- Task item -
Please filter the data below down to the lines holding the string "centro".

- Entries supplied -
++++++
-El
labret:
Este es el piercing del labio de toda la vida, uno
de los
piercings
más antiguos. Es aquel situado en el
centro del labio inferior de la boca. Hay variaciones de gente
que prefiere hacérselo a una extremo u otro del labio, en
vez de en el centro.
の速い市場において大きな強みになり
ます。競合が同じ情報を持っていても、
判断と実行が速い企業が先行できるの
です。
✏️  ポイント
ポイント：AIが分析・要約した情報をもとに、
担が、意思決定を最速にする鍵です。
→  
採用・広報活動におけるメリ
++++++
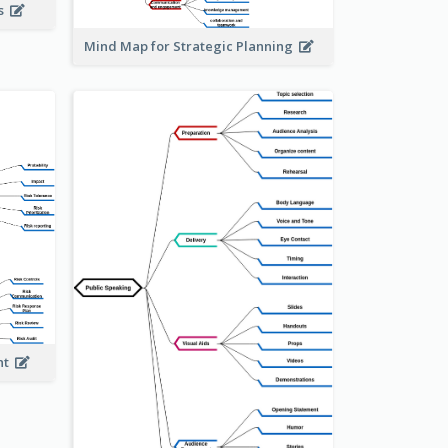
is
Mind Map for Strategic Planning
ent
++++++
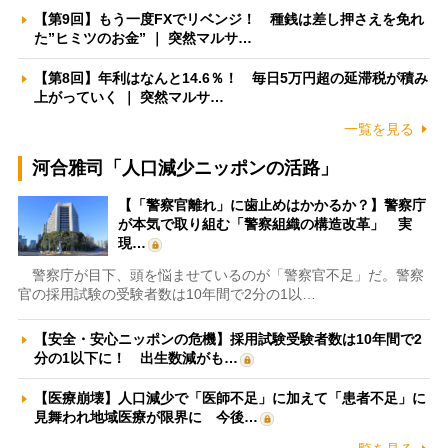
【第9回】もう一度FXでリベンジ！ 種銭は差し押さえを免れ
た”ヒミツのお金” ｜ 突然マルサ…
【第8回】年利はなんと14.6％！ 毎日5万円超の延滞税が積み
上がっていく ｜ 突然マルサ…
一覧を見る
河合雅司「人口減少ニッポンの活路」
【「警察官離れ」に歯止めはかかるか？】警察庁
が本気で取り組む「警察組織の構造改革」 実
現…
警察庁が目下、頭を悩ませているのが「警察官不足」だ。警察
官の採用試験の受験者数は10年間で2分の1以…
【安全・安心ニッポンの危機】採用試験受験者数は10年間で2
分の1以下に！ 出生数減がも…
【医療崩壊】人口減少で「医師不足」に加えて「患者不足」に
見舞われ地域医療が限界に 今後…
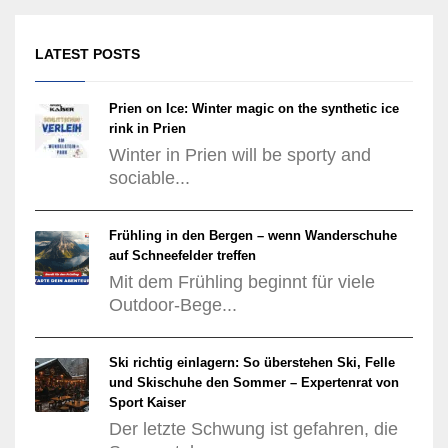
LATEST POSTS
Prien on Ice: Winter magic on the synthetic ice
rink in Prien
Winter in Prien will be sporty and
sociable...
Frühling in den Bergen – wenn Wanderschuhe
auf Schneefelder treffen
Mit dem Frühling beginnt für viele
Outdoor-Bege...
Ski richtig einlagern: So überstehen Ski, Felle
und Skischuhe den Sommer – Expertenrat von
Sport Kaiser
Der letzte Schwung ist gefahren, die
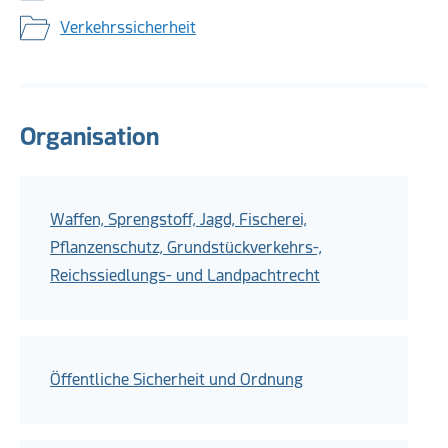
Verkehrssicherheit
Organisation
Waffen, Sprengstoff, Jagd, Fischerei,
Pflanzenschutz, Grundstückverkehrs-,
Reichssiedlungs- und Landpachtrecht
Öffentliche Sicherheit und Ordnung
++++++
- Completed task -
centro del labio inferior de la boca. Hay variaciones de gente
vez de en el centro.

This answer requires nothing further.